===== SUPPLIED TEXT

Notebook

Lab 9 - Random Graphs: The Erdős–Rényi and Stochastic Block Models¶

Authors:¶

v1.0 (2014 Fall) Rishi Sharma ***, Sahaana Suri ***, Kangwook Lee ***, Kannan Ramchandran ***
v1.1 (2015 Fall) Kabir Chandrasekher **, Max Kanwal **, Kangwook Lee ***, Kannan Ramchandran ***
v1.2 (2016 Fall) Kabir Chandrasekher, Tony Duan, David Marn, Ashvin Nair, Kangwook Lee, Kannan Ramchandran

Question 1 -- The Erdős–Rényi Model¶

To begin the lab, we explore random graphs, introduced by Erdős and Rényi. -- $G(n,p)$ has $n$ nodes and probability $p$ of an edge between each node.

You will need to install NetworkX in order to complete this lab. If you have difficulty installing it, you can follow a StackOverflow thread available here. Many of you may already have NetworkX because it comes default with the Anaconda installation of iPython.

==========
===== DATA RECORDS

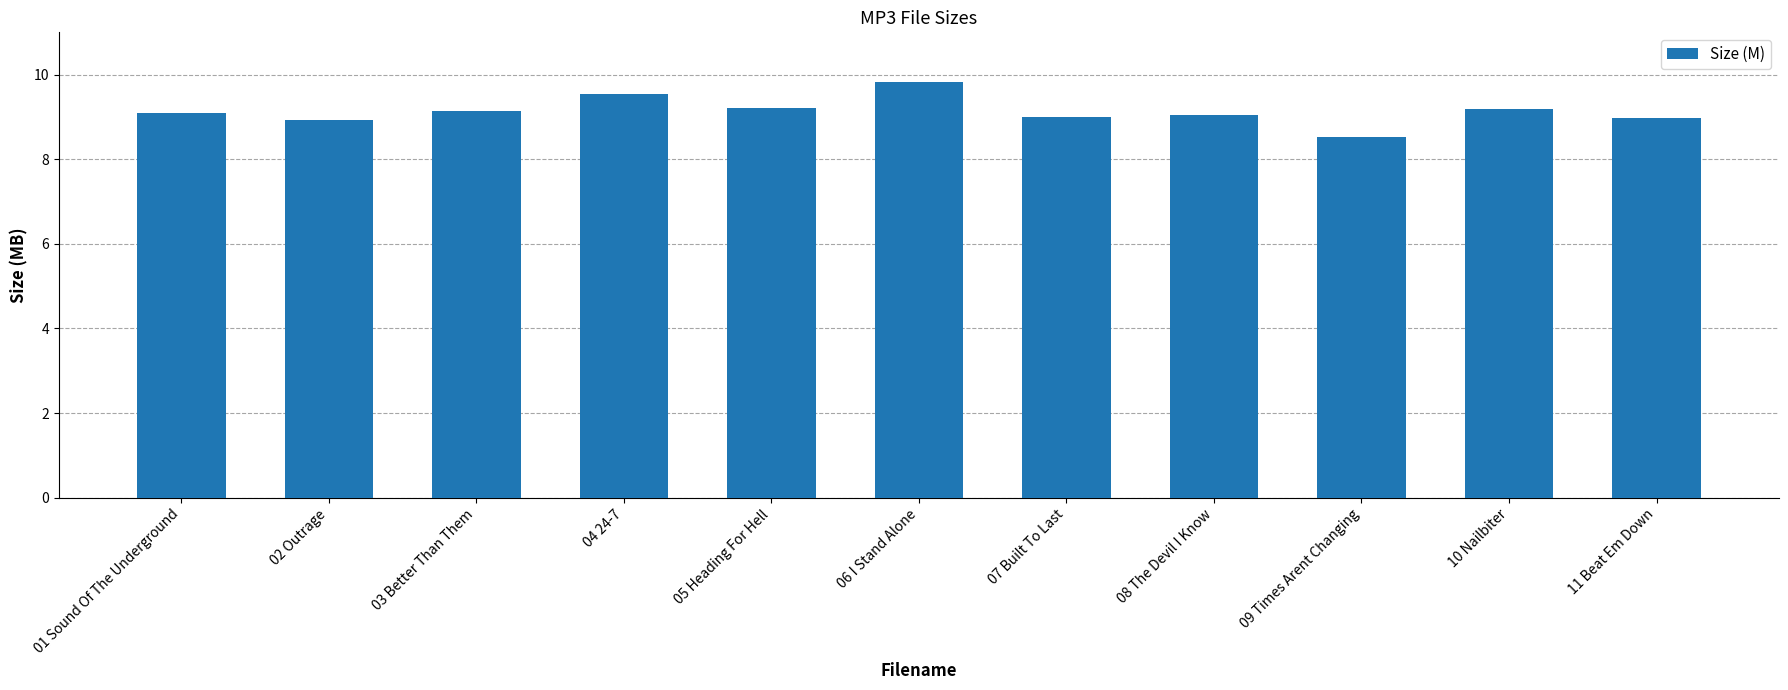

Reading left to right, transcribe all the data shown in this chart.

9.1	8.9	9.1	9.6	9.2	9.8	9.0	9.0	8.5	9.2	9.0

==========
===== DATA RECORDS

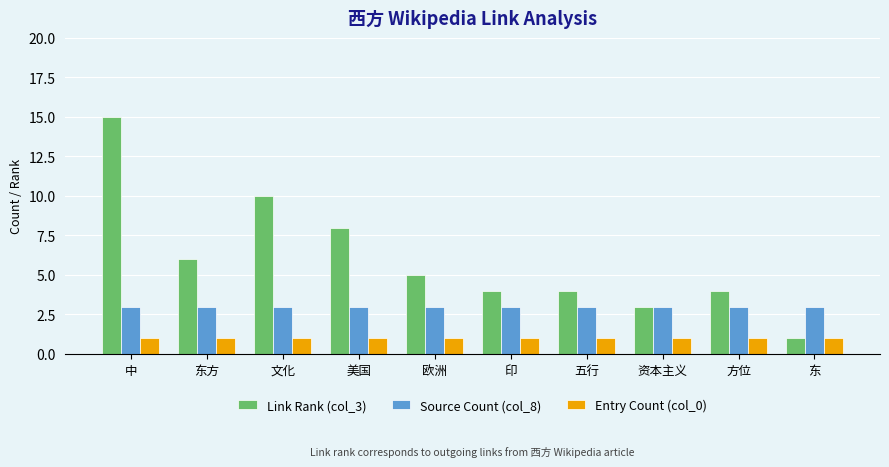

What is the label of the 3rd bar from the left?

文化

==========

▶ **ACTIONS TO TAKE**
a) In the random graphs lab, which library must be installed to complete the work?
b) Summarize the random graphs lab in two sentences.
c) Carry the random graphs lab forward with the next part, starting after its final sentence.
The items were drawn from a different source than the random graphs lab.

▶ **WRITTEN ANSWERS**
a) NetworkX.

b) The random graphs lab, whose versions run from Fall 2014 to Fall 2016, opens with a question on the Erdős–Rényi model, in which $G(n,p)$ has $n$ nodes and probability $p$ of an edge between each node. Completing it requires NetworkX, which many may already have because it comes by default with the Anaconda installation of iPython.

c)
We provide the following basic imports as well as a function written to draw graphs for you. The structure of a graph object is a collection of edges, in (node1, node2) form. You should know how to use draw_graph, but you don't really need to know how it works. Play around with it and look at those pretty graphs :)

In [1]:

%matplotlib inline
from pylab import *
import random as rnd
import networkx as nx
from __future__ import division

rcParams['figure.figsize'] = 12, 12  # that's default image size for this interactive session

def draw_graph(graph, labels=None, graph_layout='shell',
               node_size=1600, node_color='blue', node_alpha=0.3,
               node_text_size=12,
               edge_color='blue', edge_alpha=0.3, edge_tickness=1,
               edge_text_pos=0.3,
               text_font='sans-serif'):
    """ 
    Based on: https://www.udacity.com/wiki/creating-network-graphs-with-python
    We describe a graph as a list enumerating all edges.
    Ex: graph = [(1,2), (2,3)] represents a graph with 2 edges - (node1 - node2) and (node2 - node3)
    """
    
    # create networkx graph
    G=nx.Graph()

    # add edges
    for edge in graph:
        G.add_edge(edge[0], edge[1])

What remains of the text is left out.